Reassembling Rwanda - call for papers
February 25, 2013
Reassembling Rwanda: State building, conflict transformation, and unintended consequences
Editors: Pritish Behuria (School of Oriental and African Studies, University of London) & Peer Schouten (School of Global Studies/University of Gothenburg)
Rwanda has long been one of Africa’s ‘aid darlings’, both a favorite for Western donors because of historical guilt and because the Rwandan government has displayed a significant commitment to utilizing aid towards development initiatives, as highlighted by the strides made towards their attainment of a number of Millennium Development Goals. Central to the external presentation of the Rwandan government’s development efforts to reassemble Rwanda is the idea that state building in Rwanda can be effectuated ‘top down’—with Singapore serving as an obvious model. Recent events are increasingly bringing to the fore underlying tensions that are not borne out by formal government efforts, challenging not only stability in Rwanda but also broader prevailing assumptions regarding the development model adhered to.
Aim of the volume
This edited volume aims to shed light on the developmental challenges that face contemporary Rwanda by bringing together a wide range of in-depth qualitative case studies that each articulate the tension between top-down state building, development policies, or conflict transformation on the one hand, and a broader range of unintended consequences of these same policies on the other. While studies exist that address these concerns, this volume is unique in aiming to place such tensions in a broader historical and multidisciplinary perspective. It goes beyond dominant understandings and critiques of contemporary Rwanda by linking post-genocide challenges to longer standing historical patterns in terms of the opposition between state building (conceived of a formal and explicit governmental efforts) and state formation (understood as broader, possibly informal, patterns of prevailing governance). In this way, this series of essays hopes to anchor scholarly analysis in deep contextual understanding. This approach is especially important given the emerging consensus that historically, failed top-down reform efforts have often resulted in violent resistance and regional instability.
We invite country and regional experts from different social science disciplinary backgrounds to submit an abstract of no more than 500 words detailing their proposed contribution. Individual contributions should aim at addressing contemporary political, economic, and social developments in Rwanda by combining theoretical sophistication with empirical rigor. We particularly invite contributions explicitly focusing on the interface between state building and state formation.
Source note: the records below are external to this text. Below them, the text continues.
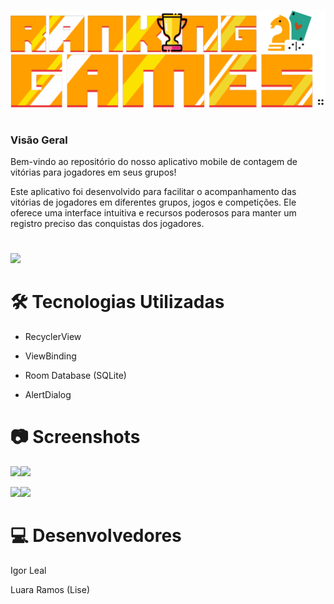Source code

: &nbsp;&nbsp;&nbsp;<img width="550px" src = "https://github.com/iguleal/ranking_games/blob/main/app/src/main/res/drawable/logo.png">
#
### Visão Geral
Bem-vindo ao repositório do nosso aplicativo mobile de contagem de vitórias para jogadores em seus grupos!

Este aplicativo foi desenvolvido para facilitar o acompanhamento das vitórias de jogadores em diferentes grupos, jogos e competições. Ele oferece uma interface intuitiva e recursos poderosos para manter um registro preciso das conquistas dos jogadores.
#


<img width="300px" src = "https://user-images.githubusercontent.com/131499746/235327049-86b435e8-25d5-4e01-8fff-d3e77993623b.gif" >


# 🛠 Tecnologias Utilizadas

- RecyclerView

- ViewBinding

- Room Database (SQLite)

- AlertDialog

# 📷 Screenshots
<img width="300px" src = "https://github.com/iguleal/ranking_games/assets/131499746/d45164d1-a5b5-44b7-94e5-3aaf2b06ebb9" ><img width="300px" src = "https://github.com/iguleal/ranking_games/assets/131499746/adb5a1ff-b811-4509-876d-30ad687c461a" >

<img width="300px" src = "https://github.com/iguleal/ranking_games/assets/131499746/313b0f50-ef8d-4a0c-a2f9-9e0b989e7c1b" ><img width="300px" src = "https://github.com/iguleal/ranking_games/assets/131499746/984ee495-9d2c-4622-ae75-ee1b4bf7287e" >
 
# 💻 Desenvolvedores
<p>Igor Leal</p>
<p>Luara Ramos (Lise)</p>
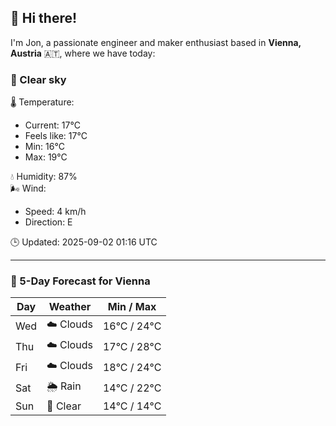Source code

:## 👋 Hi there!

I'm Jon, a passionate engineer and maker enthusiast based in **Vienna, Austria** 🇦🇹, where we have today:

### 🌙 Clear sky 

🌡️ Temperature: 
* Current: 17°C
* Feels like: 17°C
* Min: 16°C 
* Max: 19°C  

💧 Humidity: 87%  
🌬️ Wind: 
* Speed: 4 km/h 
* Direction: E  

🕒 Updated: 2025-09-02 01:16 UTC

---

### 📅 5-Day Forecast for Vienna

| Day | Weather | Min / Max |
|-----|---------|------------|
| Wed | ☁️ Clouds | 16°C / 24°C |
| Thu | ☁️ Clouds | 17°C / 28°C |
| Fri | ☁️ Clouds | 18°C / 24°C |
| Sat | 🌦️ Rain | 14°C / 22°C |
| Sun | 🌙 Clear | 14°C / 14°C |
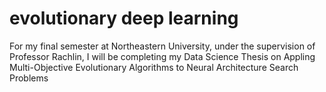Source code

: # evolutionary deep learning

For my final semester at Northeastern University, under the supervision of Professor Rachlin, I will be completing my Data Science Thesis on Appling Multi-Objective Evolutionary Algorithms to Neural Architecture Search Problems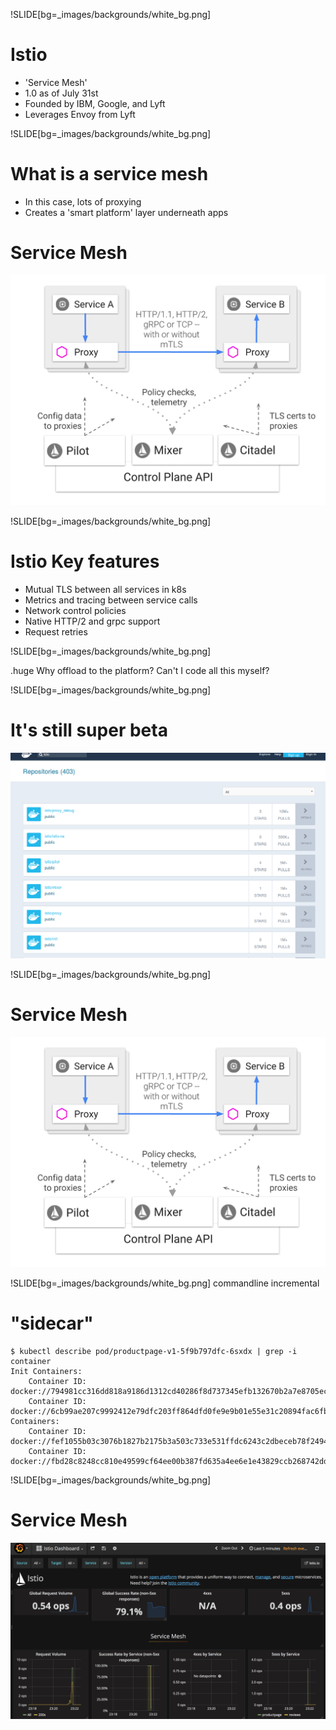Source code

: !SLIDE[bg=_images/backgrounds/white_bg.png]

# Istio

* 'Service Mesh'
* 1.0 as of July 31st
* Founded by IBM, Google, and Lyft
* Leverages Envoy from Lyft


!SLIDE[bg=_images/backgrounds/white_bg.png]

# What is a service mesh

* In this case, lots of proxying
* Creates a 'smart platform' layer underneath apps

# Service Mesh

![Guestbook](../_images/istio-architecture-ibm.png)

!SLIDE[bg=_images/backgrounds/white_bg.png]

# Istio Key features

* Mutual TLS between all services in k8s
* Metrics and tracing between service calls 
* Network control policies
* Native HTTP/2 and grpc support
* Request retries


!SLIDE[bg=_images/backgrounds/white_bg.png]


.huge Why offload to the <span class="teal">platform?</span> Can't I code all this <span class="teal">myself?</span>


!SLIDE[bg=_images/backgrounds/white_bg.png]

# It's still super beta

![Guestbook](../_images/istio_debug_downloads.png)

!SLIDE[bg=_images/backgrounds/white_bg.png]

# Service Mesh

![Guestbook](../_images/istio-architecture-ibm.png)


!SLIDE[bg=_images/backgrounds/white_bg.png] commandline incremental

# "sidecar"

    $ kubectl describe pod/productpage-v1-5f9b797dfc-6sxdx | grep -i container
    Init Containers:
        Container ID:  docker://794981cc316dd818a9186d1312cd40286f8d737345efb132670b2a7e8705ec24
        Container ID:  docker://6cb99ae207c9992412e79dfc203ff864dfd0fe9e9b01e55e31c20894fac6fb4f
    Containers:
        Container ID:   docker://fef1055b03c3076b1827b2175b3a503c733e531ffdc6243c2dbeceb78f24944e
        Container ID:  docker://fbd28c8248cc810e49599cf64ee00b387fd635a4ee6e1e43829ccb268742dd1e


!SLIDE[bg=_images/backgrounds/white_bg.png]

# Service Mesh

![Guestbook](../_images/grafana-dash.png)
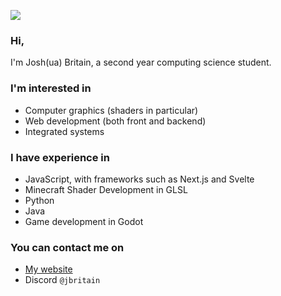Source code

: ![](https://jbritain.net/assets/bannernew.png)

### Hi,

I'm Josh(ua) Britain, a second year computing science student.

### I'm interested in

- Computer graphics (shaders in particular)
- Web development (both front and backend)
- Integrated systems

### I have experience in

- JavaScript, with frameworks such as Next.js and Svelte
- Minecraft Shader Development in GLSL
- Python
- Java
- Game development in Godot


### You can contact me on

- [My website](https://jbritain.net)
- Discord `@jbritain`
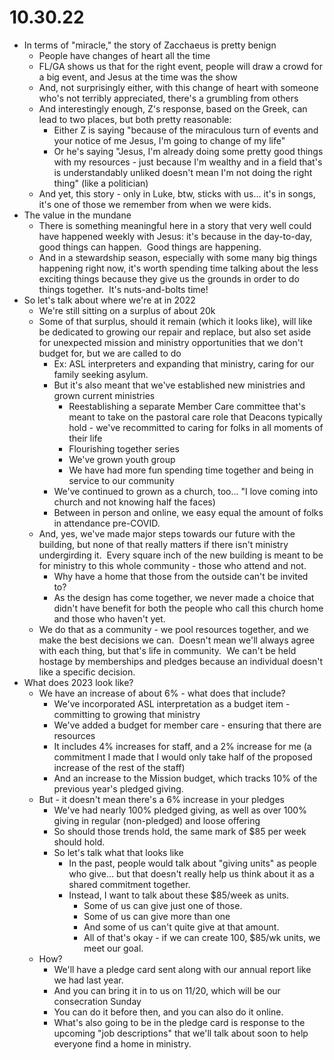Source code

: # 10.30.22

* In terms of "miracle," the story of Zacchaeus is pretty benign
	* People have changes of heart all the time
	* FL/GA shows us that for the right event, people will draw a crowd for a big event, and Jesus at the time was the show
	* And, not surprisingly either, with this change of heart with someone who's not terribly appreciated, there's a grumbling from others
	* And interestingly enough, Z's response, based on the Greek, can lead to two places, but both pretty reasonable:
		* Either Z is saying "because of the miraculous turn of events and your notice of me Jesus, I'm going to change of my life"
		* Or he's saying "Jesus, I'm already doing some pretty good things with my resources - just because I'm wealthy and in a field that's is understandably unliked doesn't mean I'm not doing the right thing" (like a politician)
	* And yet, this story - only in Luke, btw, sticks with us... it's in songs, it's one of those we remember from when we were kids.
* The value in the mundane
	* There is something meaningful here in a story that very well could have happened weekly with Jesus: it's because in the day-to-day, good things can happen.  Good things are happening.
	* And in a stewardship season, especially with some many big things happening right now, it's worth spending time talking about the less exciting things because they give us the grounds in order to do things together.  It's nuts-and-bolts time!
* So let's talk about where we're at in 2022
	* We're still sitting on a surplus of about 20k
	* Some of that surplus, should it remain (which it looks like), will like be dedicated to growing our repair and replace, but also set aside for unexpected mission and ministry opportunities that we don't budget for, but we are called to do
		* Ex: ASL interpreters and expanding that ministry, caring for our family seeking asylum.
		* But it's also meant that we've established new ministries and grown current ministries
			* Reestablishing a separate Member Care committee that's meant to take on the pastoral care role that Deacons typically hold - we've recommitted to caring for folks in all moments of their life
			* Flourishing together series
			* We've grown youth group
			* We have had more fun spending time together and being in service to our community
		* We've continued to grown as a church, too... "I love coming into church and not knowing half the faces)
		* Between in person and online, we easy equal the amount of folks in attendance pre-COVID.
	* And, yes, we've made major steps towards our future with the building, but none of that really matters if there isn't ministry undergirding it.  Every square inch of the new building is meant to be for ministry to this whole community - those who attend and not.
		* Why have a home that those from the outside can't be invited to? 
		* As the design has come together, we never made a choice that didn't have benefit for both the people who call this church home and those who haven't yet.
	* We do that as a community - we pool resources together, and we make the best decisions we can.  Doesn't mean we'll always agree with each thing, but that's life in community.  We can't be held hostage by memberships and pledges because an individual doesn't like a specific decision.
* What does 2023 look like?
	* We have an increase of about 6% - what does that include?
		* We've incorporated ASL interpretation as a budget item - committing to growing that ministry
		* We've added a budget for member care - ensuring that there are resources
		* It includes 4% increases for staff, and a 2% increase for me (a commitment I made that I would only take half of the proposed increase of the rest of the staff)
		* And an increase to the Mission budget, which tracks 10% of the previous year's pledged giving.
	* But - it doesn't mean there's a 6% increase in your pledges
		* We've had nearly 100% pledged giving, as well as over 100% giving in regular (non-pledged) and loose offering
		* So should those trends hold, the same mark of $85 per week should hold.
		* So let's talk what that looks like
			* In the past, people would talk about "giving units" as people who give... but that doesn't really help us think about it as a shared commitment together.
			* Instead, I want to talk about these $85/week as units.
				* Some of us can give just one of those.
				* Some of us can give more than one
				* And some of us can't quite give at that amount.
				* All of that's okay - if we can create 100, $85/wk units, we meet our goal.
	* How?
		* We'll have a pledge card sent along with our annual report like we had last year.
		* And you can bring it in to us on 11/20, which will be our consecration Sunday
		* You can do it before then, and you can also do it online.
		* What's also going to be in the pledge card is response to the upcoming "job descriptions" that we'll talk about soon to help everyone find a home in ministry.
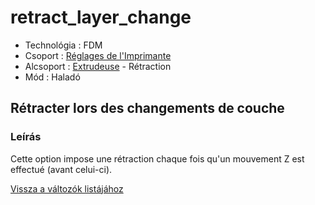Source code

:# retract\_layer\_change

* Technológia : FDM
* Csoport : [Réglages de l'Imprimante](../printer_settings/printer_settings.md)
* Alcsoport : [Extrudeuse](../printer_settings/printer_settings.md#extrudeuse) - Rétraction
* Mód : Haladó

## Rétracter lors des changements de couche

### Leírás

Cette option impose une rétraction chaque fois qu'un mouvement Z est effectué \(avant celui-ci\).

[Vissza a változók listájához](variable_list.md)

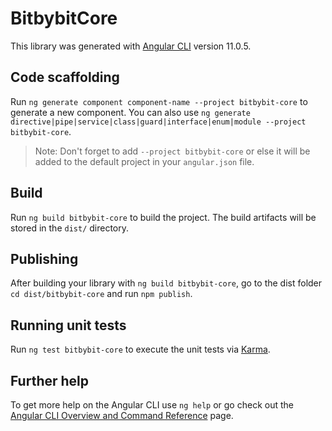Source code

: # BitbybitCore

This library was generated with [Angular CLI](https://github.com/angular/angular-cli) version 11.0.5.

## Code scaffolding

Run `ng generate component component-name --project bitbybit-core` to generate a new component. You can also use `ng generate directive|pipe|service|class|guard|interface|enum|module --project bitbybit-core`.
> Note: Don't forget to add `--project bitbybit-core` or else it will be added to the default project in your `angular.json` file. 

## Build

Run `ng build bitbybit-core` to build the project. The build artifacts will be stored in the `dist/` directory.

## Publishing

After building your library with `ng build bitbybit-core`, go to the dist folder `cd dist/bitbybit-core` and run `npm publish`.

## Running unit tests

Run `ng test bitbybit-core` to execute the unit tests via [Karma](https://karma-runner.github.io).

## Further help

To get more help on the Angular CLI use `ng help` or go check out the [Angular CLI Overview and Command Reference](https://angular.io/cli) page.
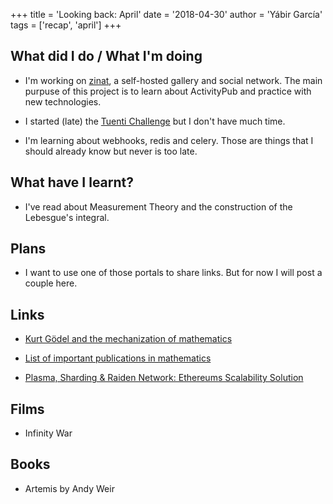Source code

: +++
title = 'Looking back: April'
date = '2018-04-30'
author = 'Yábir García'
tags = ['recap', 'april']
+++

## What did I do / What I'm doing

* I'm working on [zinat](//github.com/yabirgb/zinat), a self-hosted gallery
  and social network. The main purpuse of this project is to learn about 
  ActivityPub and practice with new technologies.

* I started (late) the [Tuenti
  Challenge](https://contest.tuenti.net/Contest) but I don't have much
  time.

* I'm learning about webhooks, redis and celery. Those are things that
  I should already know but never is too late.

## What have I learnt?

* I've read about Measurement Theory and the construction of the Lebesgue's integral.
  
## Plans

* I want to use one of those portals to share links. But for now I will post a couple here.

## Links

* [Kurt Gödel and the mechanization of mathematics](https://www.the-tls.co.uk/articles/public/kurt-godel-incompleteness-theorems/)

* [List of important publications in mathematics](https://www.wikiwand.com/en/List_of_important_publications_in_mathematics)

* [Plasma, Sharding & Raiden Network: Ethereums Scalability Solution](https://coinpupil.com/ethereum/plasma-sharding-raiden-ethereums-scalability-solution/)

## Films

* Infinity War

## Books

* Artemis by Andy Weir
Individual submissions can address—but need not be limited to—one of the following concerns:
- The relationship between security and liberty in contemporary Rwandan government policy;
- State-society relations;
- Historical sociology of Rwandan state formation, for instance the relation between war-making or the organization of security and state formation
- The case of Rwanda in light of classical and modern development theories (Huntington, modernization theory, world systems theory, Ferguson, Scott, anti-development approaches, Lewis & Mosse...);
- Rwanda’s political economy in light of political and international relations theory, for instance the evolution of government-private sector relations or shifting elite bargaining processes;
- Population growth, poverty, economic governance and agricultural reform;
- Discussions of national autonomy versus regional embeddedness of understanding developments in Rwanda, for instance in relation to neighboring countries of the Great Lakes Region;
- Civil-military relations
- Rwanda’s relationship with, and reliance on international relations to donors or the East African Community
Abstracts should be submitted to Pritish Behuria (firstname.lastname@example.org) no later than July 15, 2013. Acceptance notices will be sent out July 30. Upon acceptance, full papers should be finalized December 30, 2013. The editors intend to bring together contributors for a full-day workshop with the aim of streamlining contributions and ensuring coherence of the volume.